For less than ₹10,000 a vial, two Indian pharmaceutical companies, Alkem and Lupin, will now offer the first biosimilar form of Cetuximab, which is intended for head and neck cancer.
Erbitux is the brand name for the Merck medication cetuximab. Alkem Oncology recently announced that Cetuxa, the brand name for its biosimilar variant of cetuximab, had gone on sale.
The biological division of Alkem Laboratories, Enzene Biosciences Limited, conducted the research and produced the biosimilar domestically. Businessline was informed by an Alkem representative that a vial of the biosimilar cost 9,990. According to industry data, this compares to a variety of doses and intensity levels of the original at various price points, ranging from more than $16,000 to about $1 lakh.
“This collaboration marks a significant milestone in expanding therapeutic options and fostering innovation in the critical area of treatment of head and neck cancer.
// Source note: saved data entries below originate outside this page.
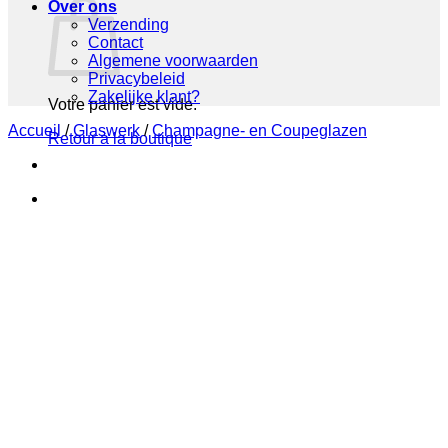
Over ons
Verzending
Contact
Algemene voorwaarden
Privacybeleid
Zakelijke klant?
Votre panier est vide.
Accueil
/
Glaswerk
/
Champagne- en Coupeglazen
Retour à la boutique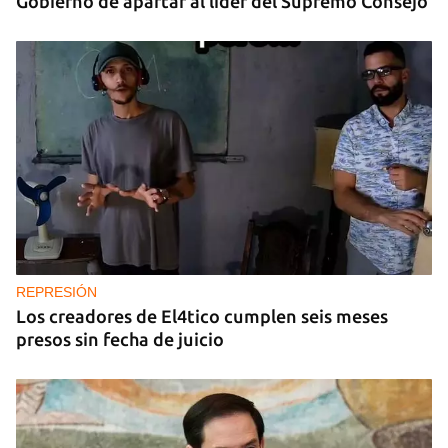
Gobierno de apartar al líder del Supremo Consejo
REPRESIÓN
Los creadores de El4tico cumplen seis meses
presos sin fecha de juicio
Cetuximab has received approval from the Drug Controller General of India (DCGI) for its effectiveness in treating head and neck cancer, particularly Squamous Cell Carcinoma of the Head and Neck (SCCHN), making it a crucial solution for patients with recurrent locoregional or metastatic conditions,” Lupin said.
Sandeep Singh, Alkem Laboratories Managing Director, said: “In India, more than 76,000 patients are eligible for the use of cetuximab for the management of head and neck cancer. At present, only 1,611 patients are managed by this therapy — around 2 percent of eligible patients. Its reach in India is limited partly due to its high cost. To address this issue, we have launched an affordable biosimilar, which is backed by indigenous research and production. We aim to ensure its availability in all parts of the country making it easily accessible to the Indian population.”